The amendment would also bar discrimination by private businesses based on race, color, religion, ancestry, age, national origin, disability, sex, sexual orientation, gender identity or United States military service.
The changes come amidst increasing vocal opposition to the state’s new law, signed by Republican Gov. Mike Pence.
But not all groups are happy.
Eric Miller, CEO of Advance America, a group that backs the current bill, denounced the move in a statement.
“The Indiana General Assembly should not destroy in less than 36 hours the Religious Freedom Restoration Act that took over 65 days to go through the legislative process earlier this year,” Miller stated. “The proposed change to Indiana’s Religious Freedom Restoration Act is not a ‘fix’ but a hammer to destroy religious freedom for Hoosiers around the state – and it was all done behind closed doors!”
Miller added if the amendment passed, it would discriminate against “Christian bakers, florists and photographers [who] would no longer have the benefit of Indiana law to help protect them from being forced by the government to participate in a homosexual wedding.”
Others opposed it for different reasons.
“This bill reduces the threat but is far less than this situation requires.
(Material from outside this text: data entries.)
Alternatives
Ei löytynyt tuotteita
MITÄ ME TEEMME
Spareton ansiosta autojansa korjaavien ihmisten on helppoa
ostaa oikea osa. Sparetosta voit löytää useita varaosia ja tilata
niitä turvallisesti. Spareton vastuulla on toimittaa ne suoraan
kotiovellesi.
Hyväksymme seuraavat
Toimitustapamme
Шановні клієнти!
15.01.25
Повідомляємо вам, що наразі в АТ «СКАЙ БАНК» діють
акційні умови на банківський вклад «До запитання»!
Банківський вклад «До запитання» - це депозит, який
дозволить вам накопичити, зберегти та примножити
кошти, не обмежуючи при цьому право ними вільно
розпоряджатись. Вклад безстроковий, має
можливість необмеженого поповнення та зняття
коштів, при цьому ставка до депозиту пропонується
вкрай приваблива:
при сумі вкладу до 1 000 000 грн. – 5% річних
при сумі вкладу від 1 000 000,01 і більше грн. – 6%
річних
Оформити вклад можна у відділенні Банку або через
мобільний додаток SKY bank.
It recognizes there are problems, but does not fix it as LGBT Hoosiers and others urgently need. Now that there’s broad public understanding that gay and transgender people in much of Indiana are terribly vulnerable to arbitrary discrimination by businesses, refusal of housing, and being fired just for being who they are — and even Gov. Pence has agreed that that is wrong — that unacceptable situation requires a full solution,” said Jennifer C. Pizer, national director of Lambda Legal’s Law and Policy Project, in a statement.
Pizer was joined by the Human Rights Campaign and more than 70 CEOs of technology companies in calling for changing, or outright scrapping, the bill.
“Though this legislation is certainly a step back from the cliff, this fight is not over until every person in Indiana is fully equal under the law. At the federal level and in all 50 states, the time has come in this country for comprehensive legal non-discrimination protections for LGBT people that cannot be undermined,” HRC President Chad Griffin said in a statement.
“If anything can be learned from the battle for fairness and equality in Indiana, Arkansas, and other states, it’s that LGBT people deserve to be protected from unjust discrimination,” said Max Levchin, CEO of Affirm, and the organizer of the joint statement with other CEOs. “We are proud to stand on the side of liberty and justice and call on all legislatures to add sexual orientation and gender identity as protected classes in non-discrimination protections. This will ensure that no one faces discrimination while everyone preserves their right to live out their faith.”